(Stored data entries)
┏━━
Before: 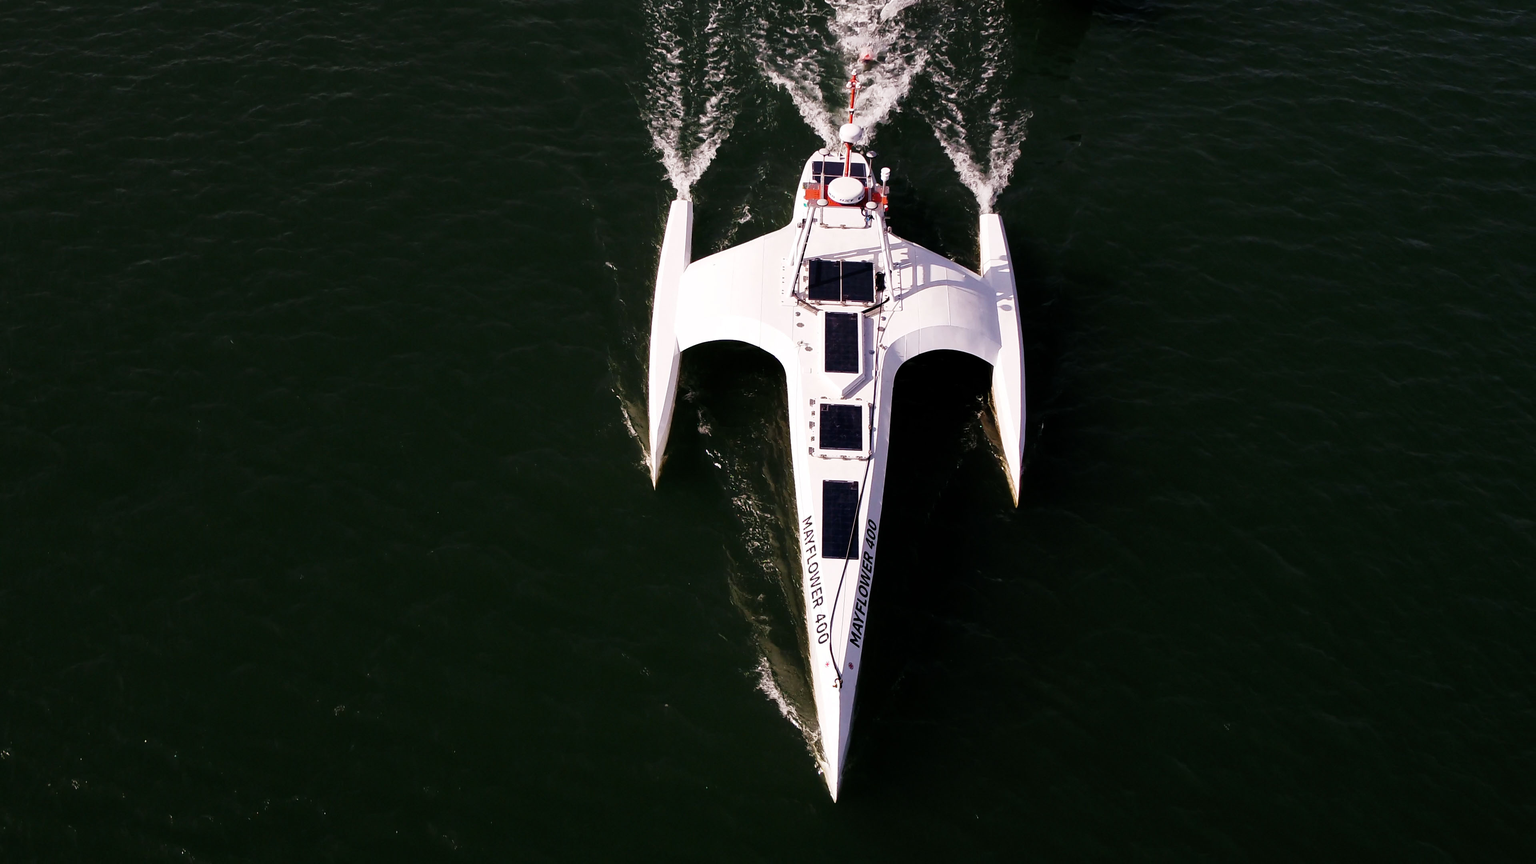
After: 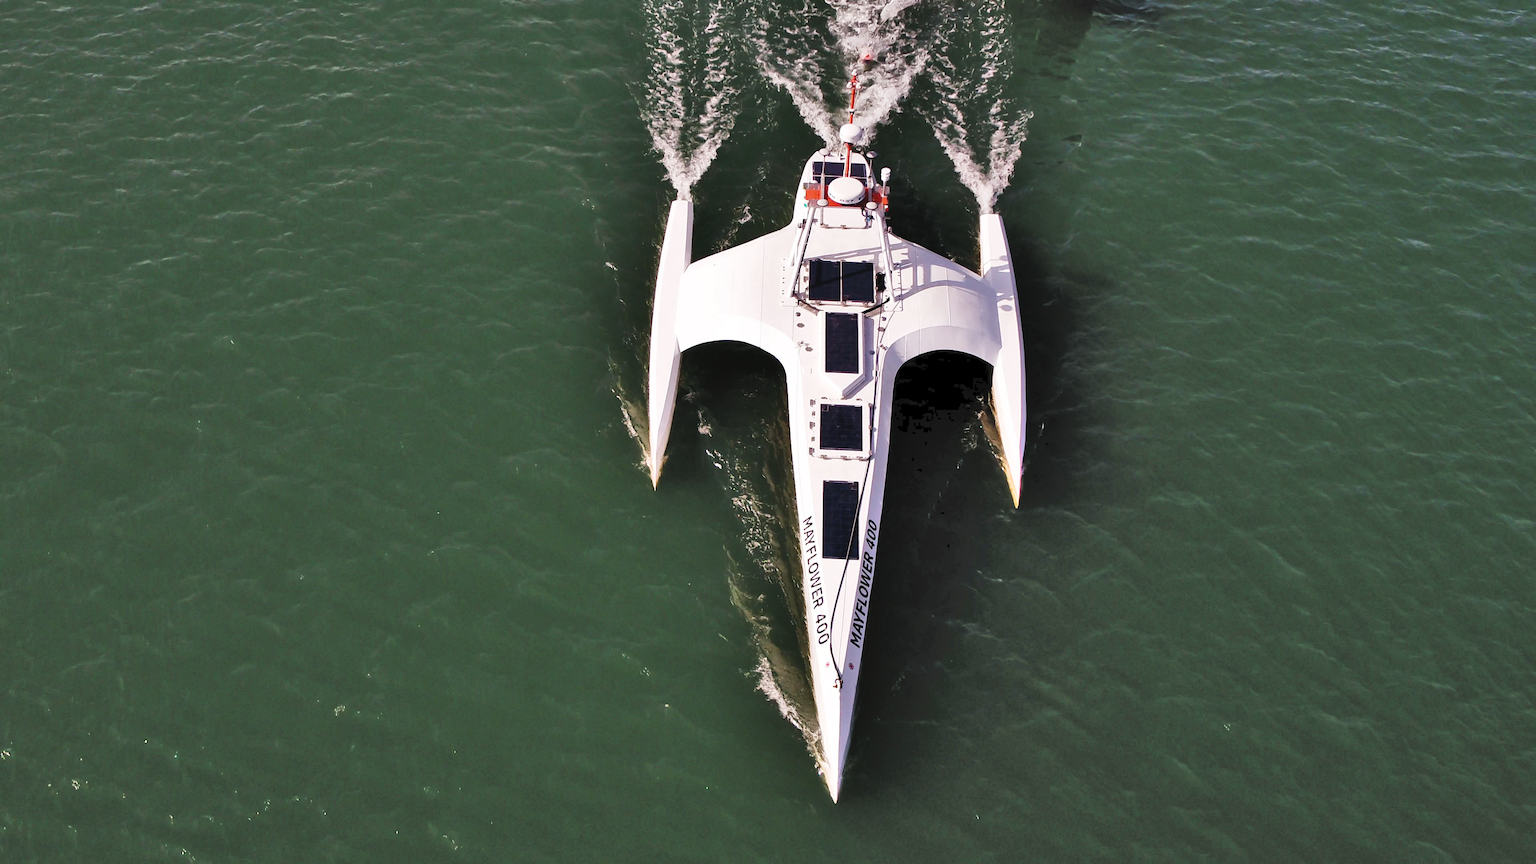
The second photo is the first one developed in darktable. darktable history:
tone curve: curves: ch0 [(0, 0) (0.003, 0.04) (0.011, 0.053) (0.025, 0.077) (0.044, 0.104) (0.069, 0.127) (0.1, 0.15) (0.136, 0.177) (0.177, 0.215) (0.224, 0.254) (0.277, 0.3) (0.335, 0.355) (0.399, 0.41) (0.468, 0.477) (0.543, 0.554) (0.623, 0.636) (0.709, 0.72) (0.801, 0.804) (0.898, 0.892) (1, 1)], color space Lab, independent channels, preserve colors none
shadows and highlights: shadows 74.75, highlights -60.98, soften with gaussian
┗━━
Exercise goal: Return every line of the listing that contains the word "photo". Letter case matters when matching.

Output for this exercise:
The second photo is the first one developed in darktable. darktable history:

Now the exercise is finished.